A detailed description of the study methods in SEARCH has been published(3
). SEARCH is a multi-center study conducting population-based ascertainment of diabetes in youth <20 years in the U.S. in racial/ethnically diverse populations. The study was approved by the local institutional review boards that had jurisdiction over the local study populations.
During the study visit, survey information was collected and blood was drawn fasting under conditions of metabolic stability for measurement of A1c and adipocytokines. Height, weight, and waist circumference were obtained(3
). BMI z-score was calculated using a normalized standard deviation score(4
). Diabetes type was based on health care provider’s report and validated with biochemical markers, including diabetes auto-antibodies and C-peptide in a subset(5
). Of the 3,484 youth registered for SEARCH, 1,156 youth with newly diagnosed diabetes in 2002–2004 aged 3–19 years at diagnosis with complete data were included in this analysis. Race/ethnicity was self-reported using the 2000 U.S. census questions format. Adiponectin and leptin levels were measured using commercially available RIA assays with sensitivities of 1 ng/ml and 85.4 pg/ml, respectively.

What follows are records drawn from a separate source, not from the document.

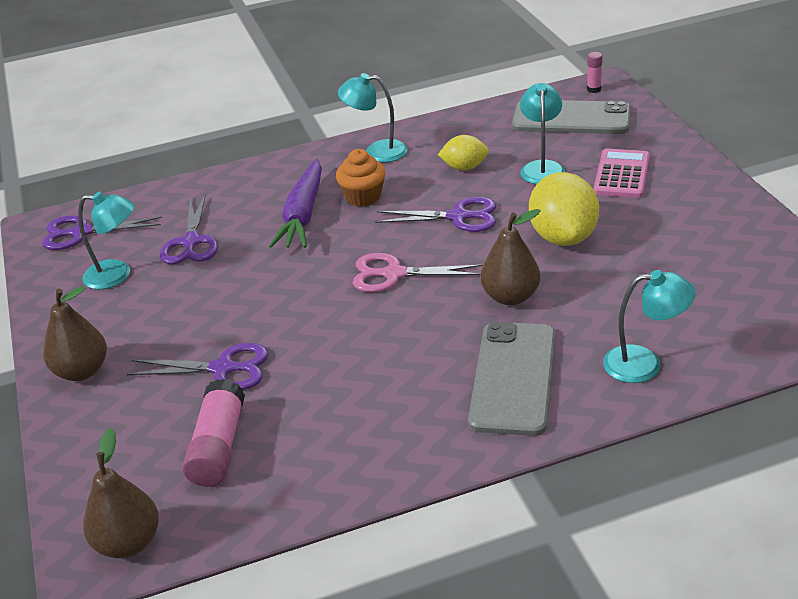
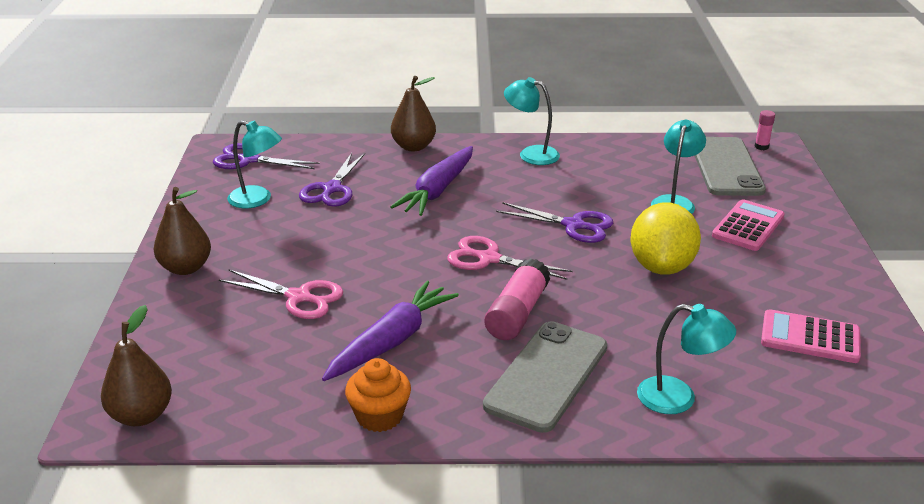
camera: 15 degrees right, 5 degrees down
(218, 446) = (258, 359): pink glue stick -> pink glue stick (517, 313)
(223, 369) = (298, 297): purple scissors -> pink scissors
(344, 387) = (391, 341): none -> purple carrot
(363, 197) = (498, 188): orange cupcake -> orange cupcake (379, 416)
(464, 167) = (602, 185): yellow lemon -> none
(510, 297) = (583, 305): brown pear -> brown pear (413, 147)
(571, 118) = (725, 167): grey phone -> grey phone turned 60 degrees clockwise
(730, 270) = (810, 338): none -> pink calculator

Descriptive statistics (means/standard deviations or counts/percents) were calculated for variables of interest. Comparisons were made by diabetes type using t-tests or chi-squared tests for continuous and categorical variables, respectively. Next, a series of general linear models were fit to estimate mean levels of adipocytokines and ALR in type 1 and type 2 diabetic youth, adjusted for demographic factors, A1c, and obesity. In these models, because leptin and ALR were highly skewed, data were log transformed to make these variables more normally distributed. Four sequential models were fit: model 1) unadjusted, model 2) adjusted for age, sex, race/ethnicity, model 3) additionally adjusted for diabetes duration and A1c, model 4) additionally adjusted for BMI-z score and waist circumference. SAS software version 9.1 was used.